INFORMATION:
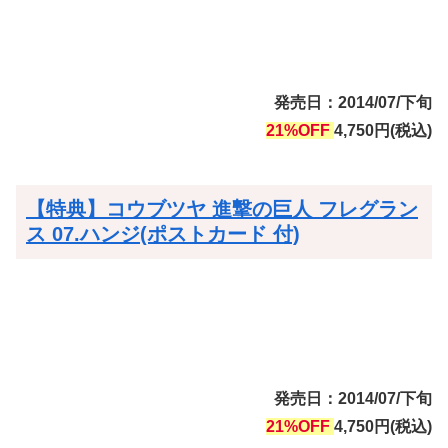
発売日：2014/07/下旬
21%OFF
4,750円(税込)
【特典】コウブツヤ 進撃の巨人 フレグラン
ス 07.ハンジ(ポストカード 付)
発売日：2014/07/下旬
21%OFF
4,750円(税込)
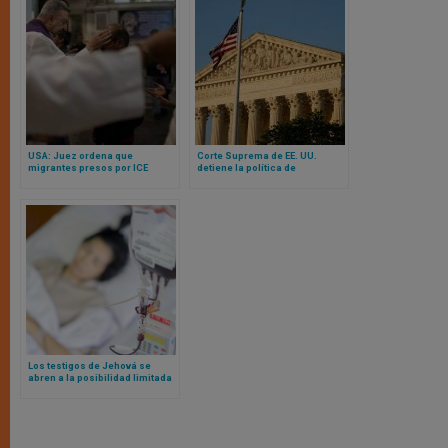
USA: Juez ordena que
Corte Suprema de EE. UU.
migrantes presos por ICE
detiene la política de
puedan recibir la ceniza el
confidencialidad de California
miércoles 2026
sobre las transiciones de
género de estudiantes
Los testigos de Jehová se
abren a la posibilidad limitada
de transfusiones de sangre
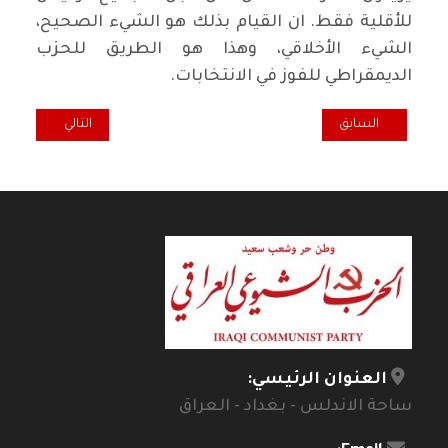
للأقلية فقط. ان القيام بذلك هو الشيء الصحيح،
الشيء الأخلاقي، وهذا هو الطريق للحزب
الديمقراطي للفوز في الانتخابات.
المقال السابق: الماركسية والهجرة السكانية *
المقال التالي: ت
السابق
التالي
العنوان الرئيسي:
ساحة الاندلس - بغداد - العراق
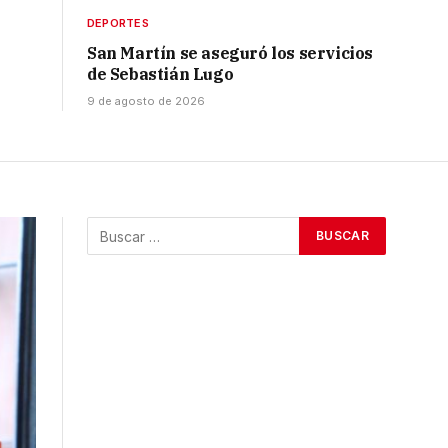
DEPORTES
San Martín se aseguró los servicios
de Sebastián Lugo
9 de agosto de 2026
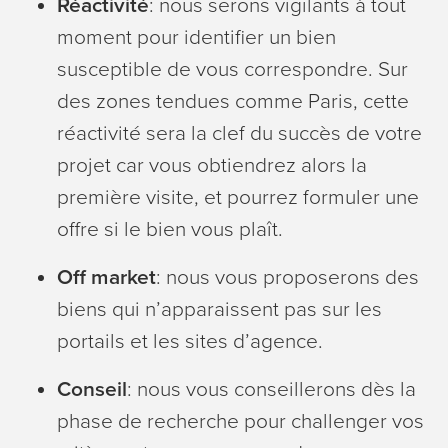
Réactivité
: nous serons vigilants à tout
moment pour identifier un bien
susceptible de vous correspondre. Sur
des zones tendues comme Paris, cette
réactivité sera la clef du succès de votre
projet car vous obtiendrez alors la
première visite, et pourrez formuler une
offre si le bien vous plaît.
Off market
: nous vous proposerons des
biens qui n’apparaissent pas sur les
portails et les sites d’agence.
Conseil
: nous vous conseillerons dès la
phase de recherche pour challenger vos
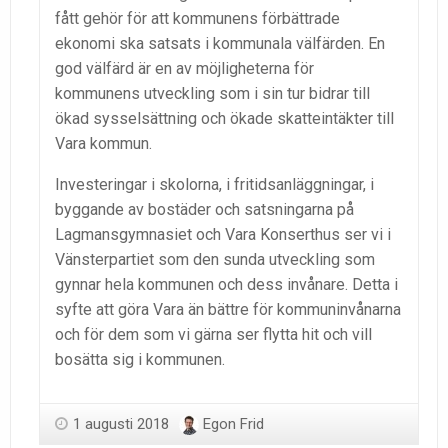
fått gehör för att kommunens förbättrade
ekonomi ska satsats i kommunala välfärden. En
god välfärd är en av möjligheterna för
kommunens utveckling som i sin tur bidrar till
ökad sysselsättning och ökade skatteintäkter till
Vara kommun.
Investeringar i skolorna, i fritidsanläggningar, i
byggande av bostäder och satsningarna på
Lagmansgymnasiet och Vara Konserthus ser vi i
Vänsterpartiet som den sunda utveckling som
gynnar hela kommunen och dess invånare. Detta i
syfte att göra Vara än bättre för kommuninvånarna
och för dem som vi gärna ser flytta hit och vill
bosätta sig i kommunen.
1 augusti 2018
Egon Frid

PROBLEM DESCRIPTION: Every entry is to be transcribed exactly, but the pictures are to be left out.

SOLVED EXERCISE:
発売日：2014/07/下旬
21%OFF
4,750円(税込)
【特典】コウブツヤ 進撃の巨人 フレグラン
ス 07.ハンジ(ポストカード 付)
発売日：2014/07/下旬
21%OFF
4,750円(税込)
USA: Juez ordena que
Corte Suprema de EE. UU.
migrantes presos por ICE
detiene la política de
puedan recibir la ceniza el
confidencialidad de California
miércoles 2026
sobre las transiciones de
género de estudiantes
Los testigos de Jehová se
abren a la posibilidad limitada
de transfusiones de sangre
للأقلية فقط. ان القيام بذلك هو الشيء الصحيح،
الشيء الأخلاقي، وهذا هو الطريق للحزب
الديمقراطي للفوز في الانتخابات.
المقال السابق: الماركسية والهجرة السكانية *
المقال التالي: ت
السابق
التالي
العنوان الرئيسي:
ساحة الاندلس - بغداد - العراق
DEPORTES
San Martín se aseguró los servicios
de Sebastián Lugo
9 de agosto de 2026
Réactivité
: nous serons vigilants à tout
moment pour identifier un bien
susceptible de vous correspondre. Sur
des zones tendues comme Paris, cette
réactivité sera la clef du succès de votre
projet car vous obtiendrez alors la
première visite, et pourrez formuler une
offre si le bien vous plaît.
Off market
: nous vous proposerons des
biens qui n’apparaissent pas sur les
portails et les sites d’agence.
Conseil
: nous vous conseillerons dès la
phase de recherche pour challenger vos
fått gehör för att kommunens förbättrade
ekonomi ska satsats i kommunala välfärden. En
god välfärd är en av möjligheterna för
kommunens utveckling som i sin tur bidrar till
ökad sysselsättning och ökade skatteintäkter till
Vara kommun.
Investeringar i skolorna, i fritidsanläggningar, i
byggande av bostäder och satsningarna på
Lagmansgymnasiet och Vara Konserthus ser vi i
Vänsterpartiet som den sunda utveckling som
gynnar hela kommunen och dess invånare. Detta i
syfte att göra Vara än bättre för kommuninvånarna
och för dem som vi gärna ser flytta hit och vill
bosätta sig i kommunen.
1 augusti 2018
Egon Frid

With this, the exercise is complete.